Page text:

Content starts

Plans to build 71 new flats with just 19 parking spaces in the centre of Tonbridge have been unveiled.

F Estates, which specialises in affordable rented property development, wants to extend the existing block at The Bank House on Medway Wharf Road.

But some residents have come out against the plans saying the “overcrowding” would “ruin” the riverside area with bedsits.

The five-storey building would incorporate 71 rented studio flats which, when added to the existing 64, would mean a total of 135 on site. The parking provision would increase from 52 to 71 spaces.

A similar scheme for 72 flats on the plot was thrown out by Tonbridge and Malling Borough Council in September on the grounds of overdevelopment.

But in a statement to the council, planning consultants Barton Willmore claimed previous concerns had been addressed.

It said: “The proposed development seeks to provide a high-quality living environment, extending the successful conversion of the existing Bank House building undertaken by the applicant.

“The proposals would provide much needed new homes – of a particular type and nature identified as being locally deficient – assisting with the council’s undersupply of five-year housing land supply.”

Content ends

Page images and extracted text
Content starts

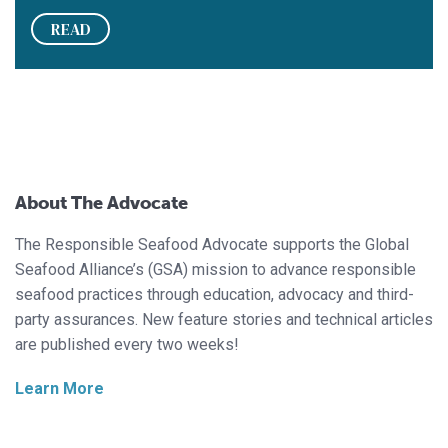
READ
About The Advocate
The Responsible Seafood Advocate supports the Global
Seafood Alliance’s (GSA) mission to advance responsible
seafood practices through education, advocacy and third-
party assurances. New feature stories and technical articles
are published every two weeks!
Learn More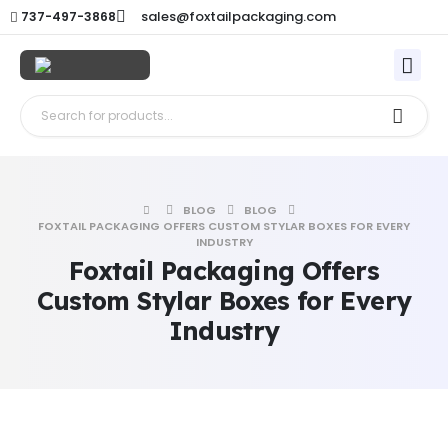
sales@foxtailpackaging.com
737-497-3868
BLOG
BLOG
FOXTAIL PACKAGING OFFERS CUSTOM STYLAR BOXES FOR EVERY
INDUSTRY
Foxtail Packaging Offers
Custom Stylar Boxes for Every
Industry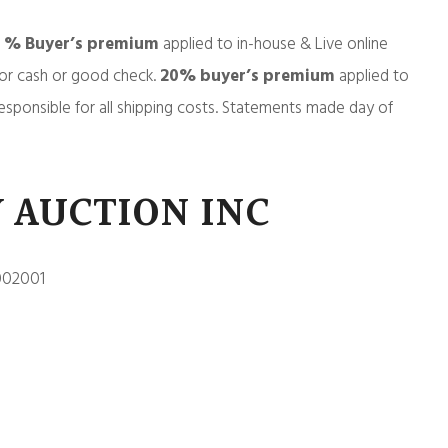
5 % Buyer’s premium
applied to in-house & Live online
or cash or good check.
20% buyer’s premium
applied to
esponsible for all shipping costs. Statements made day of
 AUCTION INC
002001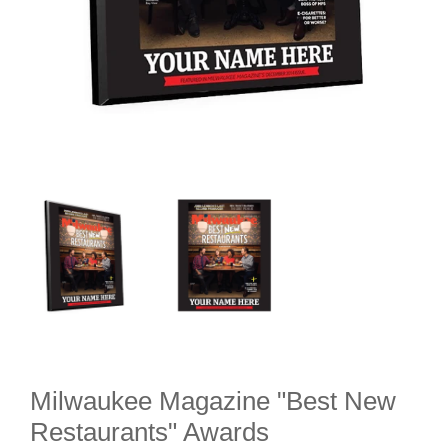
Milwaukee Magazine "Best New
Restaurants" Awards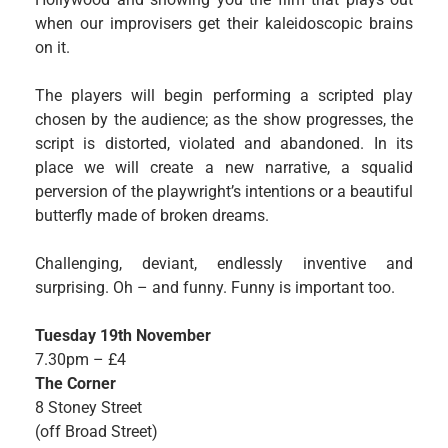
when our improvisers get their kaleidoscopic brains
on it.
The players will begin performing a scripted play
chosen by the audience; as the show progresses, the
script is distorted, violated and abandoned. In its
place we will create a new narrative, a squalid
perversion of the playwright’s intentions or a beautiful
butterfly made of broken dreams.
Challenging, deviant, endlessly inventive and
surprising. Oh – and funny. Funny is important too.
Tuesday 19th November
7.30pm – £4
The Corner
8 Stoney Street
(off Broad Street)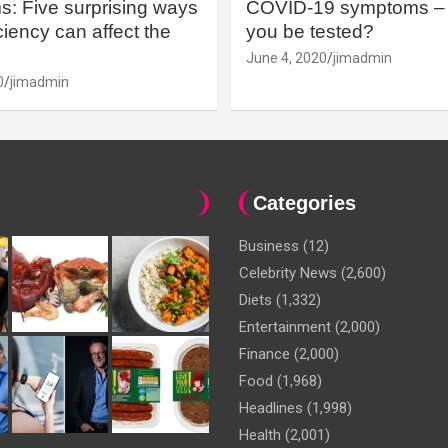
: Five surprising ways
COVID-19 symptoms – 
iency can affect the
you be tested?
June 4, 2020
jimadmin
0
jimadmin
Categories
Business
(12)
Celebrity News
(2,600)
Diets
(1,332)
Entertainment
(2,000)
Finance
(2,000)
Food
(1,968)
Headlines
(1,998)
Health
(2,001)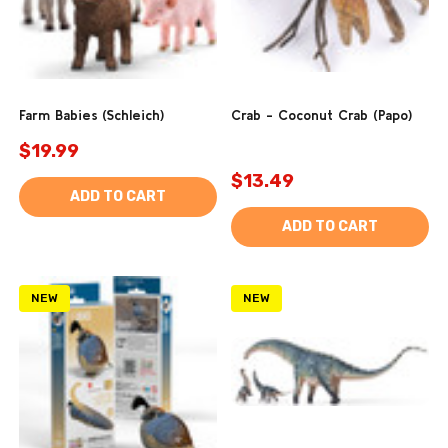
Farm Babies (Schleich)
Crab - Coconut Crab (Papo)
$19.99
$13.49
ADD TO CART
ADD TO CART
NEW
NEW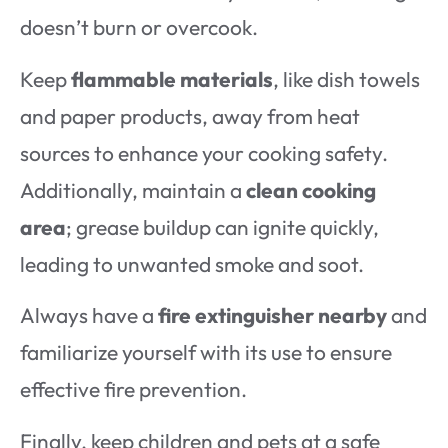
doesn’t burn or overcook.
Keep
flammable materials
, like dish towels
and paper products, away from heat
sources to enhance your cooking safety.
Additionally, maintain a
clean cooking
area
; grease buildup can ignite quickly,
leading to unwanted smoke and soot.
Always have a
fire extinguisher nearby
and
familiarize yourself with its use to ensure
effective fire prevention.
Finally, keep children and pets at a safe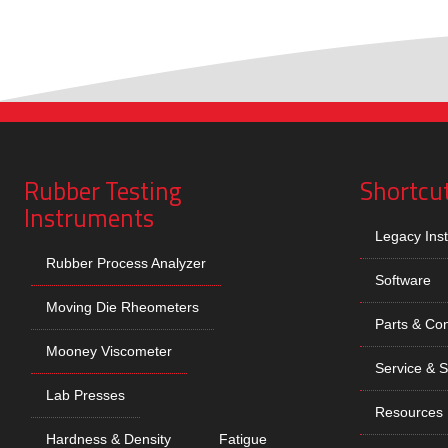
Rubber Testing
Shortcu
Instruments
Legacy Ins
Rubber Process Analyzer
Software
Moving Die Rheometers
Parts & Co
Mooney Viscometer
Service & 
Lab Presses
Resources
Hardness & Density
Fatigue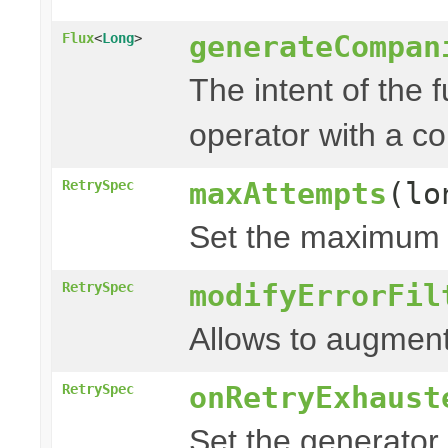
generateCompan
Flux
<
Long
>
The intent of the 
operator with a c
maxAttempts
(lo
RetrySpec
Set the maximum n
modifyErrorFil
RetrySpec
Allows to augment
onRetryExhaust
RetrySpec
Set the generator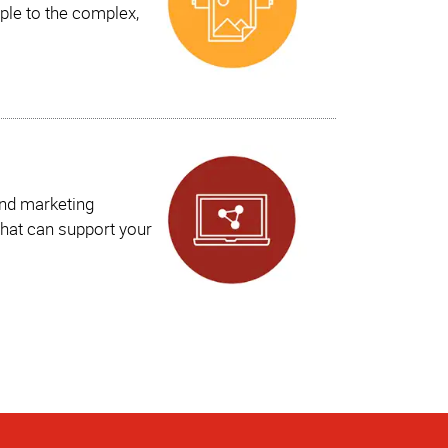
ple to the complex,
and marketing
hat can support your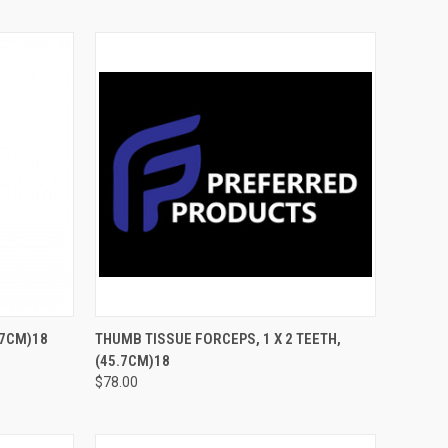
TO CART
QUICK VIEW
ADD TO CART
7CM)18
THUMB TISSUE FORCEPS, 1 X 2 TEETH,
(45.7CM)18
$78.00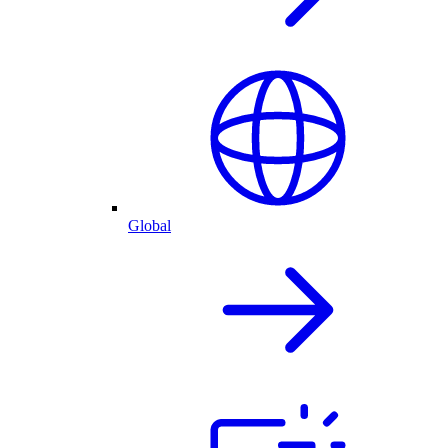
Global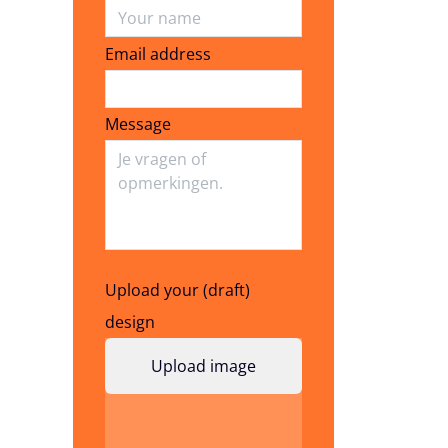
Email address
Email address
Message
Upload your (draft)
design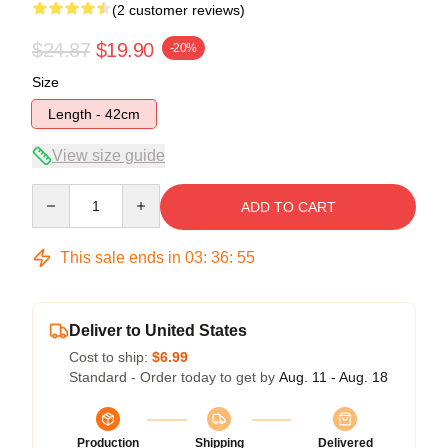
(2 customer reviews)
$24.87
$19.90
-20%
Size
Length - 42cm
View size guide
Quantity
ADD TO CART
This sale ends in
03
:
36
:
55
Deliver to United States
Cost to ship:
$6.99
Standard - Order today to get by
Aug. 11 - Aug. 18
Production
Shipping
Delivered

Content ends

Task 1: According to the article on the proposed Tonbridge flats, why did Tonbridge and Malling Borough Council reject the earlier 72-flat scheme?
Task 2: Carry on the article about the proposed Tonbridge flats from its last sentence.

Reply 1: It was rejected on the grounds of overdevelopment.

Reply 2:
An artist’s impression of the rear of the site

The statement adds 40 per cent of the flats would be affordable homes let out at 80 per cent of market rate.

Objections

Despite the assurances, the plans are courting controversy locally with residents citing over-development, a lack of parking spaces and fears the building would block out neighbouring properties’ sunlight.

One objector, whose name has been redacted from planning documents but lives in nearby Cannons Wharf Road, said: “I am shocked and disappointed that the same company that wishes to build a 14-storey building down our road now wishes to double the size of an existing building and again not provide adequate parking. The additional traffic will burden a local infrastructure already under strain.

“It is unrealistic to assume that in this age of mass car ownership that the people who move into the proposed extension will either want or be able to rely on local bus services, so the question remain, where will these people park?”

Another, a serving police officer, feared the development could “ruin” life for existing residents, adding: “I object to this quite simply due to overcrowding. I work as a police officer in the Met and often see how disruptive a block of flats of this scale in an already busy area can be, often ruining many residents’ lives to the point they will move.”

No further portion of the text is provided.